WHAT THIS TASK INVOLVES: Down to the last line, restate the material below exactly.

SOURCE RECORDS Start Marker

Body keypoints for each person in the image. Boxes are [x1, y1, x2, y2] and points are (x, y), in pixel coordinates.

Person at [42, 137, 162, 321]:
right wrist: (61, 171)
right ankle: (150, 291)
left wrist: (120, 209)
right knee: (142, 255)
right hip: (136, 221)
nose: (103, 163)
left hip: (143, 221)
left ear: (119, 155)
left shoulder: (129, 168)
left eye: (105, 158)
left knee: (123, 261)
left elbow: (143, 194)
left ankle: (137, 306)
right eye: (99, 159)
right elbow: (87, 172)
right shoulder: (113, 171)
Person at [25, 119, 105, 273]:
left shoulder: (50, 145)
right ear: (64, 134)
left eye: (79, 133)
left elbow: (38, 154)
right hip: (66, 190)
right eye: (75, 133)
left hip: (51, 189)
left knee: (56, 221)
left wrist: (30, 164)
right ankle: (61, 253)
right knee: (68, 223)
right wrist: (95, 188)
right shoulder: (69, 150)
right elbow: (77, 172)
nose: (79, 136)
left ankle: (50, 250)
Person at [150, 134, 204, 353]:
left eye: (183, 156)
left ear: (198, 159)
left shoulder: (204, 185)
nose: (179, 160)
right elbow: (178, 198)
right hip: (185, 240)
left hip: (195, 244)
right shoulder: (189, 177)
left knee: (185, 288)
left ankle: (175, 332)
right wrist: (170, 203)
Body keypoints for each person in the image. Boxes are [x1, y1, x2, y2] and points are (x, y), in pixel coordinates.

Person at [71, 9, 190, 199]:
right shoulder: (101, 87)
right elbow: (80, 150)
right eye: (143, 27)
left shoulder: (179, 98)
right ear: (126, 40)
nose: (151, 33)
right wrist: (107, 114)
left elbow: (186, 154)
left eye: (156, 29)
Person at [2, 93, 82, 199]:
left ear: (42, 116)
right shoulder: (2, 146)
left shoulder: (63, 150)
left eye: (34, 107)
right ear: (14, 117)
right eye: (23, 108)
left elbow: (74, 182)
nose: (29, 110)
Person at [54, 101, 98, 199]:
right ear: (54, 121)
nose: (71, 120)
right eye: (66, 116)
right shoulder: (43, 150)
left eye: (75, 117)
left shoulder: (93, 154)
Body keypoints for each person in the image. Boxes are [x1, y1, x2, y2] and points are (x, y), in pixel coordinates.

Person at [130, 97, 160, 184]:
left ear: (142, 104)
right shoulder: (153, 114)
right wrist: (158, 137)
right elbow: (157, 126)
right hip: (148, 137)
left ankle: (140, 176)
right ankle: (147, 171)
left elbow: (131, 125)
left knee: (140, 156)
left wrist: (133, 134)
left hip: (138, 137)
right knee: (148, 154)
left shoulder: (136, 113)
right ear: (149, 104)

SOURCE RECORDS End Marker

WRITTEN ANSWER:
Body keypoints for each person in the image. Boxes are [x1, y1, x2, y2] and points are (x, y), in pixel coordinates.

Person at [42, 137, 162, 321]:
right wrist: (61, 171)
right ankle: (150, 291)
left wrist: (120, 209)
right knee: (142, 255)
right hip: (136, 221)
nose: (103, 163)
left hip: (143, 221)
left ear: (119, 155)
left shoulder: (129, 168)
left eye: (105, 158)
left knee: (123, 261)
left elbow: (143, 194)
left ankle: (137, 306)
right eye: (99, 159)
right elbow: (87, 172)
right shoulder: (113, 171)
Person at [25, 119, 105, 273]:
left shoulder: (50, 145)
right ear: (64, 134)
left eye: (79, 133)
left elbow: (38, 154)
right hip: (66, 190)
right eye: (75, 133)
left hip: (51, 189)
left knee: (56, 221)
left wrist: (30, 164)
right ankle: (61, 253)
right knee: (68, 223)
right wrist: (95, 188)
right shoulder: (69, 150)
right elbow: (77, 172)
nose: (79, 136)
left ankle: (50, 250)
Person at [150, 134, 204, 353]:
left eye: (183, 156)
left ear: (198, 159)
left shoulder: (204, 185)
nose: (179, 160)
right elbow: (178, 198)
right hip: (185, 240)
left hip: (195, 244)
right shoulder: (189, 177)
left knee: (185, 288)
left ankle: (175, 332)
right wrist: (170, 203)
Body keypoints for each person in the image. Boxes are [x1, y1, x2, y2] and points are (x, y), in pixel coordinates.

Person at [71, 9, 190, 199]:
right shoulder: (101, 87)
right elbow: (80, 150)
right eye: (143, 27)
left shoulder: (179, 98)
right ear: (126, 40)
nose: (151, 33)
right wrist: (107, 114)
left elbow: (186, 154)
left eye: (156, 29)
Person at [2, 93, 82, 199]:
left ear: (42, 116)
right shoulder: (2, 146)
left shoulder: (63, 150)
left eye: (34, 107)
right ear: (14, 117)
right eye: (23, 108)
left elbow: (74, 182)
nose: (29, 110)
Person at [54, 101, 98, 199]:
right ear: (54, 121)
nose: (71, 120)
right eye: (66, 116)
right shoulder: (43, 150)
left eye: (75, 117)
left shoulder: (93, 154)
Body keypoints for each person in the image. Boxes are [x1, y1, x2, y2] and points are (x, y), in pixel coordinates.

Person at [130, 97, 160, 184]:
left ear: (142, 104)
right shoulder: (153, 114)
right wrist: (158, 137)
right elbow: (157, 126)
right hip: (148, 137)
left ankle: (140, 176)
right ankle: (147, 171)
left elbow: (131, 125)
left knee: (140, 156)
left wrist: (133, 134)
left hip: (138, 137)
right knee: (148, 154)
left shoulder: (136, 113)
right ear: (149, 104)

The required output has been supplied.